Work instructions: Would you please write out each entry that follows, exactly as written?

Entries taken from a collection
<<<<
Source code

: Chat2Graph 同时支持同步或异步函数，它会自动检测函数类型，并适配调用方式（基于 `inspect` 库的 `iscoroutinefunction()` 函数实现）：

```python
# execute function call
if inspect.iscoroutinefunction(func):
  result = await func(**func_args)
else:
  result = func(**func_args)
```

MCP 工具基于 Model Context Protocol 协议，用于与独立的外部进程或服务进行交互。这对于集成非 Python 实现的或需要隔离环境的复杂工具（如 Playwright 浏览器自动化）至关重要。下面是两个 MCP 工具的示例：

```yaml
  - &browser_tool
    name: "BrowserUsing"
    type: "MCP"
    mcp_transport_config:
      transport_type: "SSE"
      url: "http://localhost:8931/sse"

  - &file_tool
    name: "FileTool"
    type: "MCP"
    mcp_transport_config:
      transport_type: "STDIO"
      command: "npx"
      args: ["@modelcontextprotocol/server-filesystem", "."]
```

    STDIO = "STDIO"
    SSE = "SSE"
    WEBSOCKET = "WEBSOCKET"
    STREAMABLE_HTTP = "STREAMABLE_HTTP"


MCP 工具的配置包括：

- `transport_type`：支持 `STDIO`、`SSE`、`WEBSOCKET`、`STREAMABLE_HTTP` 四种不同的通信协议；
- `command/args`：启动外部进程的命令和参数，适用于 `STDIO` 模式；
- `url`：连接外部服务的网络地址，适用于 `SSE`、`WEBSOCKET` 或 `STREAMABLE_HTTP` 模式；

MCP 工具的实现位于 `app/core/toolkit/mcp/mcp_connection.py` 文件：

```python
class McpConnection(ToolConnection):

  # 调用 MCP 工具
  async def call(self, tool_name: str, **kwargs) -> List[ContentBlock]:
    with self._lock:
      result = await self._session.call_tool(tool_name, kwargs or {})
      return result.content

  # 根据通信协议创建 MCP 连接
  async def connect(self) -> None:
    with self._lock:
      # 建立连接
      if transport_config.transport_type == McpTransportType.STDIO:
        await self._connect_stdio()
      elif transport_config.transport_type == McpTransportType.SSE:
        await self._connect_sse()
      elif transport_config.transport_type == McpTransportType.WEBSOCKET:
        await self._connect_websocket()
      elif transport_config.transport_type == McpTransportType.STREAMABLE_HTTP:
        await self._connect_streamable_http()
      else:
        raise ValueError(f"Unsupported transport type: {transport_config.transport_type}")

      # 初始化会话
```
>>>>
Exercise result:
Source code

: Chat2Graph 同时支持同步或异步函数，它会自动检测函数类型，并适配调用方式（基于 `inspect` 库的 `iscoroutinefunction()` 函数实现）：

```python
# execute function call
if inspect.iscoroutinefunction(func):
  result = await func(**func_args)
else:
  result = func(**func_args)
```

MCP 工具基于 Model Context Protocol 协议，用于与独立的外部进程或服务进行交互。这对于集成非 Python 实现的或需要隔离环境的复杂工具（如 Playwright 浏览器自动化）至关重要。下面是两个 MCP 工具的示例：

```yaml
  - &browser_tool
    name: "BrowserUsing"
    type: "MCP"
    mcp_transport_config:
      transport_type: "SSE"
      url: "http://localhost:8931/sse"

  - &file_tool
    name: "FileTool"
    type: "MCP"
    mcp_transport_config:
      transport_type: "STDIO"
      command: "npx"
      args: ["@modelcontextprotocol/server-filesystem", "."]
```

    STDIO = "STDIO"
    SSE = "SSE"
    WEBSOCKET = "WEBSOCKET"
    STREAMABLE_HTTP = "STREAMABLE_HTTP"


MCP 工具的配置包括：

- `transport_type`：支持 `STDIO`、`SSE`、`WEBSOCKET`、`STREAMABLE_HTTP` 四种不同的通信协议；
- `command/args`：启动外部进程的命令和参数，适用于 `STDIO` 模式；
- `url`：连接外部服务的网络地址，适用于 `SSE`、`WEBSOCKET` 或 `STREAMABLE_HTTP` 模式；

MCP 工具的实现位于 `app/core/toolkit/mcp/mcp_connection.py` 文件：

```python
class McpConnection(ToolConnection):

  # 调用 MCP 工具
  async def call(self, tool_name: str, **kwargs) -> List[ContentBlock]:
    with self._lock:
      result = await self._session.call_tool(tool_name, kwargs or {})
      return result.content

  # 根据通信协议创建 MCP 连接
  async def connect(self) -> None:
    with self._lock:
      # 建立连接
      if transport_config.transport_type == McpTransportType.STDIO:
        await self._connect_stdio()
      elif transport_config.transport_type == McpTransportType.SSE:
        await self._connect_sse()
      elif transport_config.transport_type == McpTransportType.WEBSOCKET:
        await self._connect_websocket()
      elif transport_config.transport_type == McpTransportType.STREAMABLE_HTTP:
        await self._connect_streamable_http()
      else:
        raise ValueError(f"Unsupported transport type: {transport_config.transport_type}")

      # 初始化会话
```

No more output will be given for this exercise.